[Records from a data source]
○ ○ ○ ○ ○
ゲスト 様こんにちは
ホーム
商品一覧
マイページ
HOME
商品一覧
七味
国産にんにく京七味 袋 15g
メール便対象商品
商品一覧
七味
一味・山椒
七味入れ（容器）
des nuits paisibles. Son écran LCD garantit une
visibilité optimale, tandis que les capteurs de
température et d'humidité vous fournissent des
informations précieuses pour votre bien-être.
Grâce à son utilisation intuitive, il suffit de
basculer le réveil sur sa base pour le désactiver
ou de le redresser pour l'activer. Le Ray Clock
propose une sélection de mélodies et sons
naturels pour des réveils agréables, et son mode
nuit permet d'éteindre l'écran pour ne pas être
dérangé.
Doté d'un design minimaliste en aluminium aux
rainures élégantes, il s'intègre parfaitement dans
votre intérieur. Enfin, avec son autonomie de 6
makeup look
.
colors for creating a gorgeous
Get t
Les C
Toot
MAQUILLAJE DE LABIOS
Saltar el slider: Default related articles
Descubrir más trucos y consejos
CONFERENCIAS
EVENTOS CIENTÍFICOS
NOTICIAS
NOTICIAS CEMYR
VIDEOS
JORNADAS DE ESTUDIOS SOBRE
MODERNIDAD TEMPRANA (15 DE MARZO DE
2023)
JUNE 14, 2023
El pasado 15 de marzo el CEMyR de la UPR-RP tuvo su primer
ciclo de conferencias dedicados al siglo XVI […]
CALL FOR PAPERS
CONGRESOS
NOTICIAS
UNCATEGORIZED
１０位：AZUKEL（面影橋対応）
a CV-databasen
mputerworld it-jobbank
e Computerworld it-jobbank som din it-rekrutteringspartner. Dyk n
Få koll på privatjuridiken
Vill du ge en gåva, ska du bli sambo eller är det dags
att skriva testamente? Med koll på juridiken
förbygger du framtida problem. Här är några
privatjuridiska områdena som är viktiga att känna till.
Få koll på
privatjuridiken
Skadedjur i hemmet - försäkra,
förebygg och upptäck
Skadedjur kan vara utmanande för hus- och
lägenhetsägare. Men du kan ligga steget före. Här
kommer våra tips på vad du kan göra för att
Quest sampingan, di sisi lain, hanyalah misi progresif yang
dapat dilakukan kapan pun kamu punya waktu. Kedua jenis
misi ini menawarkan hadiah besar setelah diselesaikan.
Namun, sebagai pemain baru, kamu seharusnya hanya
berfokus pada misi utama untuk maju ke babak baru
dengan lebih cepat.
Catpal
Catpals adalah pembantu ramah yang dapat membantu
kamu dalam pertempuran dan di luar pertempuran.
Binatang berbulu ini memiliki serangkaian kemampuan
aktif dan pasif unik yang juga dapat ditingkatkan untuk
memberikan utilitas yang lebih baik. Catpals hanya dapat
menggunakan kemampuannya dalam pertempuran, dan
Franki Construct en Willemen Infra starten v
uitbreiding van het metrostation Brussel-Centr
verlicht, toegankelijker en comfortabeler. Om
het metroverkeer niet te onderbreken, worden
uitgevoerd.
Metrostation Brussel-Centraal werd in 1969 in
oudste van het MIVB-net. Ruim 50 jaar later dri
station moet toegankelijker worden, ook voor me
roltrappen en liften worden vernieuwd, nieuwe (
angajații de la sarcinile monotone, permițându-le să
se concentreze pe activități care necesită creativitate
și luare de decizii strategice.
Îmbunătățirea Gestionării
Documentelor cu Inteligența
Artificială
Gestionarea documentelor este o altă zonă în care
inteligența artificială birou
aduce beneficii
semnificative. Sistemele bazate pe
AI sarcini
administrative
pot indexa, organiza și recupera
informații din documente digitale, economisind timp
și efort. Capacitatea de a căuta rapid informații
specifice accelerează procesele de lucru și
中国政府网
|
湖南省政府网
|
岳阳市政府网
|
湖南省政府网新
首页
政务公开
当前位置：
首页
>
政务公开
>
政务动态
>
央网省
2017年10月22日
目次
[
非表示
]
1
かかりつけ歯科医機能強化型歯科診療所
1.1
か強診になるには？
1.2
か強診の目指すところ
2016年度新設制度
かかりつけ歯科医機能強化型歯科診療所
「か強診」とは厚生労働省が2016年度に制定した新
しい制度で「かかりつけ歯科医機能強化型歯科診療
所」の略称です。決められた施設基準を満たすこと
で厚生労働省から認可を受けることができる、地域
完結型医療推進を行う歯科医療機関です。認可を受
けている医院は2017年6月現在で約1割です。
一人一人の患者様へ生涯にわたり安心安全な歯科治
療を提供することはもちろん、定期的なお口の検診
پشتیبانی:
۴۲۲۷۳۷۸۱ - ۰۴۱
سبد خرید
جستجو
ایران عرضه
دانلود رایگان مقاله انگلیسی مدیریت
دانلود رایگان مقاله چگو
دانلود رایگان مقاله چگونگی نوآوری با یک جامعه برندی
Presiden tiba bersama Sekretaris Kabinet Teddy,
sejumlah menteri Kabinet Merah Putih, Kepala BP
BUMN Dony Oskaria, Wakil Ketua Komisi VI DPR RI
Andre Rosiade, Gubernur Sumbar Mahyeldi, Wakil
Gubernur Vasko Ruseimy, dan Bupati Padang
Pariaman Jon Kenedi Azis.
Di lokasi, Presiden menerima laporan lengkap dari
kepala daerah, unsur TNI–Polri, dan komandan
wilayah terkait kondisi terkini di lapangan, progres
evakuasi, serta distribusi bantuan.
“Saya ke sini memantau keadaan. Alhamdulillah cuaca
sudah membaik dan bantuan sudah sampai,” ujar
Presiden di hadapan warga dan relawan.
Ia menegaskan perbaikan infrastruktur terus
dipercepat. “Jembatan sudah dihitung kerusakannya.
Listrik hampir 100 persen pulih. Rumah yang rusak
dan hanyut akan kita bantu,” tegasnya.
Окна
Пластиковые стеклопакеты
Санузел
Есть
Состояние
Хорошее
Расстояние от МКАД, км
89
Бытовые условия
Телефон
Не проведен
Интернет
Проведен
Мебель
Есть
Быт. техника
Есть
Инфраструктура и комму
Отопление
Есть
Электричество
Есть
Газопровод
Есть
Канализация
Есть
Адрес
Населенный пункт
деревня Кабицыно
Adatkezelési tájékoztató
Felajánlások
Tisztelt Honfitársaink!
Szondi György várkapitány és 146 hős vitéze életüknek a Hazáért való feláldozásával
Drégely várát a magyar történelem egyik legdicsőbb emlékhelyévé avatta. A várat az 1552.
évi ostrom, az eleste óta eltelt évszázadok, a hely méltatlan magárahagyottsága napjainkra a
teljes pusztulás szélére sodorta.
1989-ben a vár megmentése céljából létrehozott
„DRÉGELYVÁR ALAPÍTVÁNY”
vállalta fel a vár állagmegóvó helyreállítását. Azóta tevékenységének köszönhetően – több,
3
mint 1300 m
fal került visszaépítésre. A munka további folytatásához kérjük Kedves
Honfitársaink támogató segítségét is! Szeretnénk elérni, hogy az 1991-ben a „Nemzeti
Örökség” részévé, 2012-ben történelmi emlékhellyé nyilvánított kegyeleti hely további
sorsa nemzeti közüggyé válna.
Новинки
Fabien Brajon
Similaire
○ ○ ○ ○ ○
* WORK TO COMPLETE: The data must be given again in full, exactly as written.

* RESULT OF THIS TASK:
ゲスト 様こんにちは
ホーム
商品一覧
マイページ
HOME
商品一覧
七味
国産にんにく京七味 袋 15g
メール便対象商品
商品一覧
七味
一味・山椒
七味入れ（容器）
des nuits paisibles. Son écran LCD garantit une
visibilité optimale, tandis que les capteurs de
température et d'humidité vous fournissent des
informations précieuses pour votre bien-être.
Grâce à son utilisation intuitive, il suffit de
basculer le réveil sur sa base pour le désactiver
ou de le redresser pour l'activer. Le Ray Clock
propose une sélection de mélodies et sons
naturels pour des réveils agréables, et son mode
nuit permet d'éteindre l'écran pour ne pas être
dérangé.
Doté d'un design minimaliste en aluminium aux
rainures élégantes, il s'intègre parfaitement dans
votre intérieur. Enfin, avec son autonomie de 6
makeup look
.
colors for creating a gorgeous
Get t
Les C
Toot
MAQUILLAJE DE LABIOS
Saltar el slider: Default related articles
Descubrir más trucos y consejos
CONFERENCIAS
EVENTOS CIENTÍFICOS
NOTICIAS
NOTICIAS CEMYR
VIDEOS
JORNADAS DE ESTUDIOS SOBRE
MODERNIDAD TEMPRANA (15 DE MARZO DE
2023)
JUNE 14, 2023
El pasado 15 de marzo el CEMyR de la UPR-RP tuvo su primer
ciclo de conferencias dedicados al siglo XVI […]
CALL FOR PAPERS
CONGRESOS
NOTICIAS
UNCATEGORIZED
１０位：AZUKEL（面影橋対応）
a CV-databasen
mputerworld it-jobbank
e Computerworld it-jobbank som din it-rekrutteringspartner. Dyk n
Få koll på privatjuridiken
Vill du ge en gåva, ska du bli sambo eller är det dags
att skriva testamente? Med koll på juridiken
förbygger du framtida problem. Här är några
privatjuridiska områdena som är viktiga att känna till.
Få koll på
privatjuridiken
Skadedjur i hemmet - försäkra,
förebygg och upptäck
Skadedjur kan vara utmanande för hus- och
lägenhetsägare. Men du kan ligga steget före. Här
kommer våra tips på vad du kan göra för att
Quest sampingan, di sisi lain, hanyalah misi progresif yang
dapat dilakukan kapan pun kamu punya waktu. Kedua jenis
misi ini menawarkan hadiah besar setelah diselesaikan.
Namun, sebagai pemain baru, kamu seharusnya hanya
berfokus pada misi utama untuk maju ke babak baru
dengan lebih cepat.
Catpal
Catpals adalah pembantu ramah yang dapat membantu
kamu dalam pertempuran dan di luar pertempuran.
Binatang berbulu ini memiliki serangkaian kemampuan
aktif dan pasif unik yang juga dapat ditingkatkan untuk
memberikan utilitas yang lebih baik. Catpals hanya dapat
menggunakan kemampuannya dalam pertempuran, dan
Franki Construct en Willemen Infra starten v
uitbreiding van het metrostation Brussel-Centr
verlicht, toegankelijker en comfortabeler. Om
het metroverkeer niet te onderbreken, worden
uitgevoerd.
Metrostation Brussel-Centraal werd in 1969 in
oudste van het MIVB-net. Ruim 50 jaar later dri
station moet toegankelijker worden, ook voor me
roltrappen en liften worden vernieuwd, nieuwe (
angajații de la sarcinile monotone, permițându-le să
se concentreze pe activități care necesită creativitate
și luare de decizii strategice.
Îmbunătățirea Gestionării
Documentelor cu Inteligența
Artificială
Gestionarea documentelor este o altă zonă în care
inteligența artificială birou
aduce beneficii
semnificative. Sistemele bazate pe
AI sarcini
administrative
pot indexa, organiza și recupera
informații din documente digitale, economisind timp
și efort. Capacitatea de a căuta rapid informații
specifice accelerează procesele de lucru și
中国政府网
|
湖南省政府网
|
岳阳市政府网
|
湖南省政府网新
首页
政务公开
当前位置：
首页
>
政务公开
>
政务动态
>
央网省
2017年10月22日
目次
[
非表示
]
1
かかりつけ歯科医機能強化型歯科診療所
1.1
か強診になるには？
1.2
か強診の目指すところ
2016年度新設制度
かかりつけ歯科医機能強化型歯科診療所
「か強診」とは厚生労働省が2016年度に制定した新
しい制度で「かかりつけ歯科医機能強化型歯科診療
所」の略称です。決められた施設基準を満たすこと
で厚生労働省から認可を受けることができる、地域
完結型医療推進を行う歯科医療機関です。認可を受
けている医院は2017年6月現在で約1割です。
一人一人の患者様へ生涯にわたり安心安全な歯科治
療を提供することはもちろん、定期的なお口の検診
پشتیبانی:
۴۲۲۷۳۷۸۱ - ۰۴۱
سبد خرید
جستجو
ایران عرضه
دانلود رایگان مقاله انگلیسی مدیریت
دانلود رایگان مقاله چگو
دانلود رایگان مقاله چگونگی نوآوری با یک جامعه برندی
Presiden tiba bersama Sekretaris Kabinet Teddy,
sejumlah menteri Kabinet Merah Putih, Kepala BP
BUMN Dony Oskaria, Wakil Ketua Komisi VI DPR RI
Andre Rosiade, Gubernur Sumbar Mahyeldi, Wakil
Gubernur Vasko Ruseimy, dan Bupati Padang
Pariaman Jon Kenedi Azis.
Di lokasi, Presiden menerima laporan lengkap dari
kepala daerah, unsur TNI–Polri, dan komandan
wilayah terkait kondisi terkini di lapangan, progres
evakuasi, serta distribusi bantuan.
“Saya ke sini memantau keadaan. Alhamdulillah cuaca
sudah membaik dan bantuan sudah sampai,” ujar
Presiden di hadapan warga dan relawan.
Ia menegaskan perbaikan infrastruktur terus
dipercepat. “Jembatan sudah dihitung kerusakannya.
Listrik hampir 100 persen pulih. Rumah yang rusak
dan hanyut akan kita bantu,” tegasnya.
Окна
Пластиковые стеклопакеты
Санузел
Есть
Состояние
Хорошее
Расстояние от МКАД, км
89
Бытовые условия
Телефон
Не проведен
Интернет
Проведен
Мебель
Есть
Быт. техника
Есть
Инфраструктура и комму
Отопление
Есть
Электричество
Есть
Газопровод
Есть
Канализация
Есть
Адрес
Населенный пункт
деревня Кабицыно
Adatkezelési tájékoztató
Felajánlások
Tisztelt Honfitársaink!
Szondi György várkapitány és 146 hős vitéze életüknek a Hazáért való feláldozásával
Drégely várát a magyar történelem egyik legdicsőbb emlékhelyévé avatta. A várat az 1552.
évi ostrom, az eleste óta eltelt évszázadok, a hely méltatlan magárahagyottsága napjainkra a
teljes pusztulás szélére sodorta.
1989-ben a vár megmentése céljából létrehozott
„DRÉGELYVÁR ALAPÍTVÁNY”
vállalta fel a vár állagmegóvó helyreállítását. Azóta tevékenységének köszönhetően – több,
3
mint 1300 m
fal került visszaépítésre. A munka további folytatásához kérjük Kedves
Honfitársaink támogató segítségét is! Szeretnénk elérni, hogy az 1991-ben a „Nemzeti
Örökség” részévé, 2012-ben történelmi emlékhellyé nyilvánított kegyeleti hely további
sorsa nemzeti közüggyé válna.
Новинки
Fabien Brajon
Similaire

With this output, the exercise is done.